Global warming is a serious challenge that has captured the world’s attention. But in the areas that will be worst hit by climate change, what do locals value and want prioritized?

The tiny island nation of Vanuatu speaks with a big voice on global warming, calling for larger countries to make immediate carbon cuts.

In a warning often repeated by environmental campaigners, the Vanuatuan president told the United Nations that the entire island nation could be submerged. “If such a tragedy does happen,” he said, “then the United Nations and its members would have failed in their first and most basic duty to a member nation and its innocent people.”

Torethy Frank, a 39-year-old woman carving out a subsistence lifestyle on Vanuatu’s Nguna Island, is one of those “innocent people”. Yet, she has never heard of the problem that her government rates as a top priority. “What is global warming?” she asks a researcher for the Copenhagen Consensus Center.

Frank has more immediate concerns—problems that are not spoken about on the world stage, and that do not attract the attention of the media or environmental advocates.

Frank and her family of six live in a small house made of concrete and brick with no running water. As a toilet, they use a hole dug in the ground. They have no shower and there is no fixed electricity supply. Her family was given a battery-powered DVD player but cannot afford to use it.

Three of Frank’s four teenage children have never spent a day in school.

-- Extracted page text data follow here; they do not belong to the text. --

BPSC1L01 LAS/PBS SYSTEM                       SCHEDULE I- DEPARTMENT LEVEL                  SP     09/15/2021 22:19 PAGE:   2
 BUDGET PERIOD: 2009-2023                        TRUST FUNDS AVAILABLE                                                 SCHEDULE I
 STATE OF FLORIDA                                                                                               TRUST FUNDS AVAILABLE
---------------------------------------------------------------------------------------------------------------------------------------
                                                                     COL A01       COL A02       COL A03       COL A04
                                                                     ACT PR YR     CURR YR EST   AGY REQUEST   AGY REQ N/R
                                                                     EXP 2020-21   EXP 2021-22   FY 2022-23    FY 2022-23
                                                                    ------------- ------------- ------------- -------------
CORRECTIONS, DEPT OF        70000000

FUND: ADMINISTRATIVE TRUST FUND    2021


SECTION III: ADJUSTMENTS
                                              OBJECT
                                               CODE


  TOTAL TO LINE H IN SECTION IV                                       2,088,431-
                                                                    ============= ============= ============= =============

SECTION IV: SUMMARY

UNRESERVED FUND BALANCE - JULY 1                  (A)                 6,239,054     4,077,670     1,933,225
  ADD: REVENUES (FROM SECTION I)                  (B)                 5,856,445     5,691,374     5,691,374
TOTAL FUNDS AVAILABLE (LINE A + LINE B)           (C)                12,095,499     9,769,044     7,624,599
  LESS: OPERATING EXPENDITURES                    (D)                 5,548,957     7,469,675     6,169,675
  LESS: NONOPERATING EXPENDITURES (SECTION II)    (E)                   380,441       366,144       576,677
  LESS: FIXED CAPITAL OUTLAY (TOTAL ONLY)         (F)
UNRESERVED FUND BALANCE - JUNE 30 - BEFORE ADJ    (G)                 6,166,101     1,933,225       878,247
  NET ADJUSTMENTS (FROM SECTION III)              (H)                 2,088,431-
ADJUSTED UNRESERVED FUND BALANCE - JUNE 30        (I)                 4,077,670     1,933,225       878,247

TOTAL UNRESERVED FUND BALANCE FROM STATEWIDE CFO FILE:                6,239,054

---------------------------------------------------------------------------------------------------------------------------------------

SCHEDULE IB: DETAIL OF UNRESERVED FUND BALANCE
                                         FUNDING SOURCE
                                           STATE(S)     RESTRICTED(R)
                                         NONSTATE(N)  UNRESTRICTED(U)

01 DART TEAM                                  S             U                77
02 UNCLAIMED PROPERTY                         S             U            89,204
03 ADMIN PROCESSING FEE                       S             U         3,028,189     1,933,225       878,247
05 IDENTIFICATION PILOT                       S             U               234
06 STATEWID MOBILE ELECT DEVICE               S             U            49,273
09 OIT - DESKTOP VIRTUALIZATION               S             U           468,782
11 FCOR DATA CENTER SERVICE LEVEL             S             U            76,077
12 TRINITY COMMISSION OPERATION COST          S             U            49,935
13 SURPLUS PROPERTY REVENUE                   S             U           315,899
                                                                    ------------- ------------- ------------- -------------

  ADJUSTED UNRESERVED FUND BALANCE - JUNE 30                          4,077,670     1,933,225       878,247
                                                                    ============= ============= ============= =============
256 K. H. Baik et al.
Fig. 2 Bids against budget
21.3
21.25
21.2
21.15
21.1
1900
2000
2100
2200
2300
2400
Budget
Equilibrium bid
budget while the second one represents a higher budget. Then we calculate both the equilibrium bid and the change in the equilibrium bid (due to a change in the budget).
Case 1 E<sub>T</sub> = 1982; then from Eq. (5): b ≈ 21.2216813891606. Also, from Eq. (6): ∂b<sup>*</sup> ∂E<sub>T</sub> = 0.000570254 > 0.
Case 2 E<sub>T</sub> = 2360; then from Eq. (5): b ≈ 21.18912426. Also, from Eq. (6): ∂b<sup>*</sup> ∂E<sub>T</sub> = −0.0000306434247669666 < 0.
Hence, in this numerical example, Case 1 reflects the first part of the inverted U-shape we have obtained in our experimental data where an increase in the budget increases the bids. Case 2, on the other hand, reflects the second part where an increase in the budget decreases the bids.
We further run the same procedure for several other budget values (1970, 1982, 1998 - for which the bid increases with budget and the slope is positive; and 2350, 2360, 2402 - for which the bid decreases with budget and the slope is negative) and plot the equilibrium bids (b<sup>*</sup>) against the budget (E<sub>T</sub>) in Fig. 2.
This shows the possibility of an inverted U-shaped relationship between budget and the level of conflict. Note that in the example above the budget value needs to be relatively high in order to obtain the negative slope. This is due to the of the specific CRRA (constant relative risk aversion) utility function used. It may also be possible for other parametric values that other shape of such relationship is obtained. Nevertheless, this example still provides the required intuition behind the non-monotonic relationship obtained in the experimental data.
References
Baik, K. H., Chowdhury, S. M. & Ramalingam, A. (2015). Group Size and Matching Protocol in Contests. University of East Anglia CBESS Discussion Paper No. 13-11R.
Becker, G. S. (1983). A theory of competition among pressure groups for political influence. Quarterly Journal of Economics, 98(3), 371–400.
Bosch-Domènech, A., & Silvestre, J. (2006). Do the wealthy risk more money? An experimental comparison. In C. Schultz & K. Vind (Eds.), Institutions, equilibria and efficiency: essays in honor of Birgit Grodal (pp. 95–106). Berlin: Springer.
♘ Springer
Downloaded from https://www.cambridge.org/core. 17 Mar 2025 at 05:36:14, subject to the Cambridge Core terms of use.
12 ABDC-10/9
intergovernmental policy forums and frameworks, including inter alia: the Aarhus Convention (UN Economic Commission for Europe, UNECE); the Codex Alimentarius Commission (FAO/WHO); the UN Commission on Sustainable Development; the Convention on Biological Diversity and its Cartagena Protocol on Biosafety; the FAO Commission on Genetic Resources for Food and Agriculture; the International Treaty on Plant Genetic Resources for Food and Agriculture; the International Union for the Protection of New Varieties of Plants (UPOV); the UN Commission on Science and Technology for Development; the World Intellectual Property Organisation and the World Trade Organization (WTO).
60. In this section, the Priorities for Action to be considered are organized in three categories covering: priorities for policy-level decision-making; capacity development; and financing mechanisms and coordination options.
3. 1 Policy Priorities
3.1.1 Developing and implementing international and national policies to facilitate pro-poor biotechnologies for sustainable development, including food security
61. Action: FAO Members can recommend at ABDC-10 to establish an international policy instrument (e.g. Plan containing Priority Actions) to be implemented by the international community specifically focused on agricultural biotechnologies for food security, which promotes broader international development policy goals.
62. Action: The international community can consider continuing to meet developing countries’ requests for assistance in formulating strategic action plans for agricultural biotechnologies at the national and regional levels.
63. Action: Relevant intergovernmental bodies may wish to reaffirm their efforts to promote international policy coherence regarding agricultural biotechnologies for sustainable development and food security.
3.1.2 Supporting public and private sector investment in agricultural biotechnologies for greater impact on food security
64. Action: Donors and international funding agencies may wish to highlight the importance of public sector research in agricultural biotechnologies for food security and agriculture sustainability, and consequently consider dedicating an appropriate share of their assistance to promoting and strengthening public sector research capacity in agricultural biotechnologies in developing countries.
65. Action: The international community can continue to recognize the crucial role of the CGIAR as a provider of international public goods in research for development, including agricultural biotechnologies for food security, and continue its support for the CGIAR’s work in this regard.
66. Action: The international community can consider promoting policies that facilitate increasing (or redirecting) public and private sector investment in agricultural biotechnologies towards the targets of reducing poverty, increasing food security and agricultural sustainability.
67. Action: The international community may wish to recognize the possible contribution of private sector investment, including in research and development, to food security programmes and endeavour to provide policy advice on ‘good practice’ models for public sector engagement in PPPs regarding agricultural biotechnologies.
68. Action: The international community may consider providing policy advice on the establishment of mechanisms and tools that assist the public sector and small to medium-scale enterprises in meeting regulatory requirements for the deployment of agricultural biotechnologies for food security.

The eldest attended classes on another island, which cost Frank and her husband 12,000 vatu ($110) a year, but she now makes him stay home because “too many of the kids at the school were smoking marijuana”.

Three years ago, an outbreak of malaria ravaged Frank’s village, Utanlang. The mosquito-borne illness is a big problem in Vanuatu, although aid from the Global Fund to Fight AIDS, Tuberculosis and Malaria is helping. This deadly disease causes fever, headaches and vomiting, and can disrupt blood supply to vital organs.

One small clinic in Utanlang provides basic medicines such as painkillers and bandages. For real medical care, Frank must travel to the capital, Port Vila. In perfect conditions, that involves a 30-minute boat trip and then a two-hour car ride. Because the villagers are too poor to own any boats other than outrigger canoes, it can take up to 5 hours.

To get by, Frank’s village sells a few fish, fruit and baskets in mainland Vanuatu. But after paying for transport, little money is made. She has learnt that “it’s best to return with no money and nothing new”, because otherwise other villagers ask for their share.

The government, too, takes its cut in the form of tax. “But it doesn’t give anything back,” Frank says. “No education, no power, no water, no transportation, no healthcare. Why should we pay them?”

Frank’s life would not be transformed by foreign countries making immediate carbon cuts.

What would change her life? Having a boat in the village to use for fishing, transporting goods to sell, and to get to hospital in emergencies. She doesn’t want more aid money because “there is too much corruption in the government and it goes in people’s pockets”, but she would like microfinance schemes instead. “Give the money directly to the people for businesses so we can support ourselves without having to rely on the government.”

Vanuatu’s politicians speak with a loud voice on the world stage. But the inhabitants of Vanuatu, like Frank, tell a very different story.